◆ **SOURCE INFORMATION**:

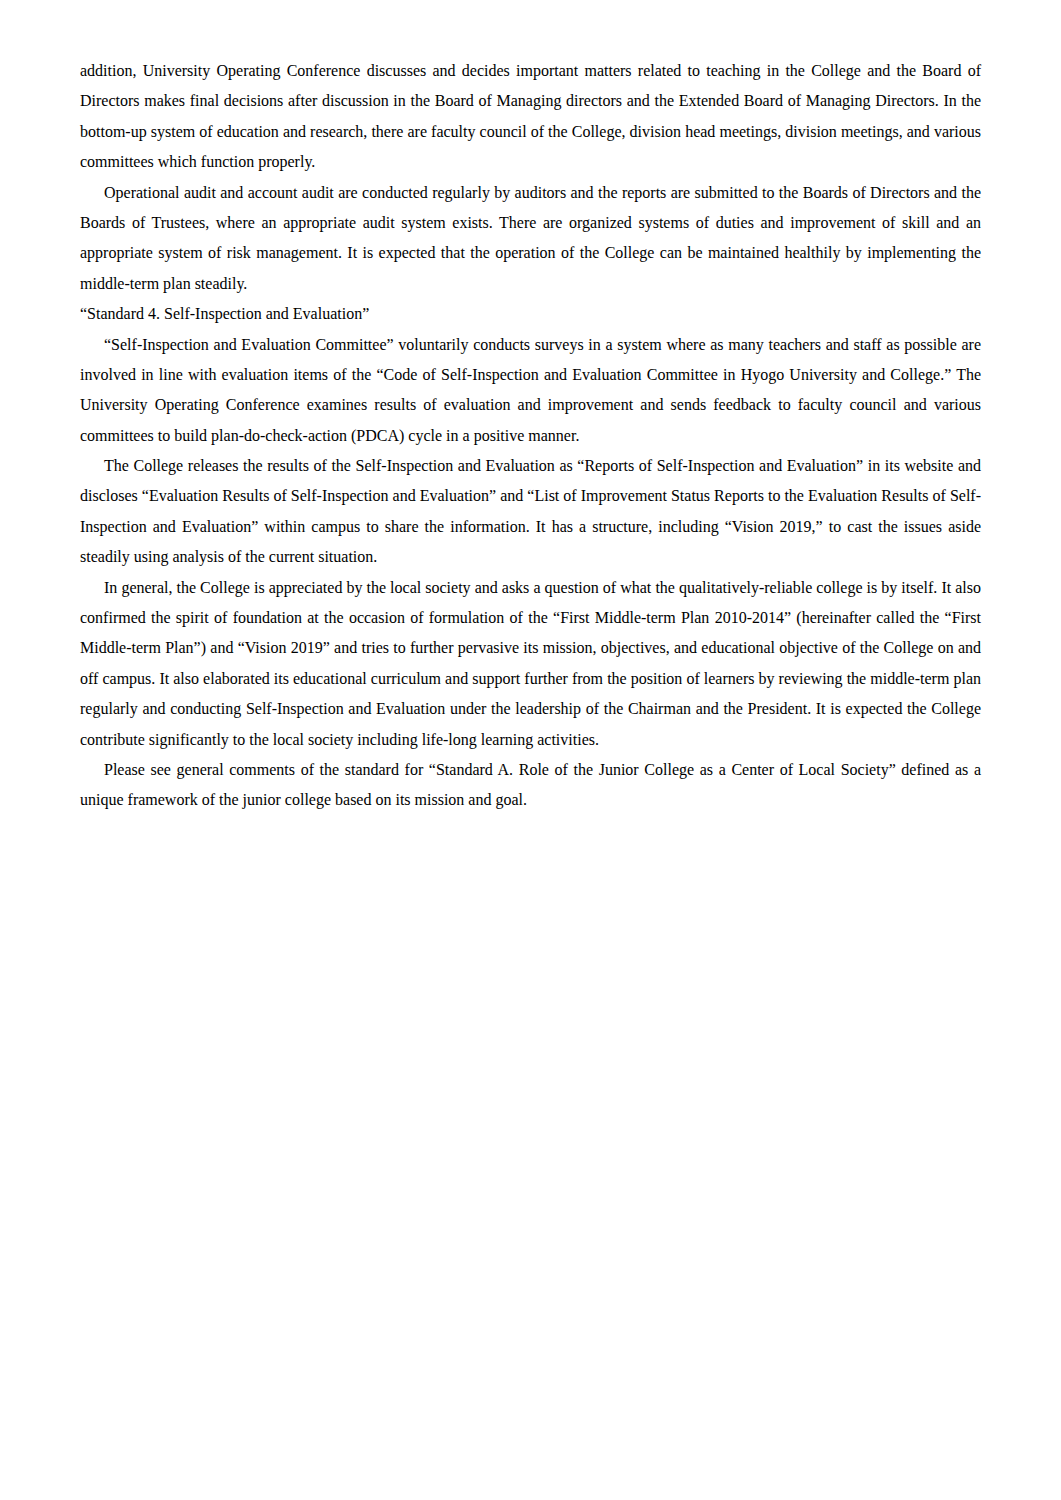addition, University Operating Conference discusses and decides important matters related to teaching in the College and the Board of Directors makes final decisions after discussion in the Board of Managing directors and the Extended Board of Managing Directors. In the bottom-up system of education and research, there are faculty council of the College, division head meetings, division meetings, and various committees which function properly.
Operational audit and account audit are conducted regularly by auditors and the reports are submitted to the Boards of Directors and the Boards of Trustees, where an appropriate audit system exists. There are organized systems of duties and improvement of skill and an appropriate system of risk management. It is expected that the operation of the College can be maintained healthily by implementing the middle-term plan steadily.
“Standard 4. Self-Inspection and Evaluation”
“Self-Inspection and Evaluation Committee” voluntarily conducts surveys in a system where as many teachers and staff as possible are involved in line with evaluation items of the “Code of Self-Inspection and Evaluation Committee in Hyogo University and College.” The University Operating Conference examines results of evaluation and improvement and sends feedback to faculty council and various committees to build plan-do-check-action (PDCA) cycle in a positive manner.
The College releases the results of the Self-Inspection and Evaluation as “Reports of Self-Inspection and Evaluation” in its website and discloses “Evaluation Results of Self-Inspection and Evaluation” and “List of Improvement Status Reports to the Evaluation Results of Self-Inspection and Evaluation” within campus to share the information. It has a structure, including “Vision 2019,” to cast the issues aside steadily using analysis of the current situation.
In general, the College is appreciated by the local society and asks a question of what the qualitatively-reliable college is by itself. It also confirmed the spirit of foundation at the occasion of formulation of the “First Middle-term Plan 2010-2014” (hereinafter called the “First Middle-term Plan”) and “Vision 2019” and tries to further pervasive its mission, objectives, and educational objective of the College on and off campus. It also elaborated its educational curriculum and support further from the position of learners by reviewing the middle-term plan regularly and conducting Self-Inspection and Evaluation under the leadership of the Chairman and the President. It is expected the College contribute significantly to the local society including life-long learning activities.
Please see general comments of the standard for “Standard A. Role of the Junior College as a Center of Local Society” defined as a unique framework of the junior college based on its mission and goal.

◆ **PROBLEM DETAILS**:
Pictures are to be dropped, and every record is to be copied exactly.

◆ **SOLUTION**:
addition, University Operating Conference discusses and decides important matters related to teaching in the College and the Board of Directors makes final decisions after discussion in the Board of Managing directors and the Extended Board of Managing Directors. In the bottom-up system of education and research, there are faculty council of the College, division head meetings, division meetings, and various committees which function properly.
Operational audit and account audit are conducted regularly by auditors and the reports are submitted to the Boards of Directors and the Boards of Trustees, where an appropriate audit system exists. There are organized systems of duties and improvement of skill and an appropriate system of risk management. It is expected that the operation of the College can be maintained healthily by implementing the middle-term plan steadily.
“Standard 4. Self-Inspection and Evaluation”
“Self-Inspection and Evaluation Committee” voluntarily conducts surveys in a system where as many teachers and staff as possible are involved in line with evaluation items of the “Code of Self-Inspection and Evaluation Committee in Hyogo University and College.” The University Operating Conference examines results of evaluation and improvement and sends feedback to faculty council and various committees to build plan-do-check-action (PDCA) cycle in a positive manner.
The College releases the results of the Self-Inspection and Evaluation as “Reports of Self-Inspection and Evaluation” in its website and discloses “Evaluation Results of Self-Inspection and Evaluation” and “List of Improvement Status Reports to the Evaluation Results of Self-Inspection and Evaluation” within campus to share the information. It has a structure, including “Vision 2019,” to cast the issues aside steadily using analysis of the current situation.
In general, the College is appreciated by the local society and asks a question of what the qualitatively-reliable college is by itself. It also confirmed the spirit of foundation at the occasion of formulation of the “First Middle-term Plan 2010-2014” (hereinafter called the “First Middle-term Plan”) and “Vision 2019” and tries to further pervasive its mission, objectives, and educational objective of the College on and off campus. It also elaborated its educational curriculum and support further from the position of learners by reviewing the middle-term plan regularly and conducting Self-Inspection and Evaluation under the leadership of the Chairman and the President. It is expected the College contribute significantly to the local society including life-long learning activities.
Please see general comments of the standard for “Standard A. Role of the Junior College as a Center of Local Society” defined as a unique framework of the junior college based on its mission and goal.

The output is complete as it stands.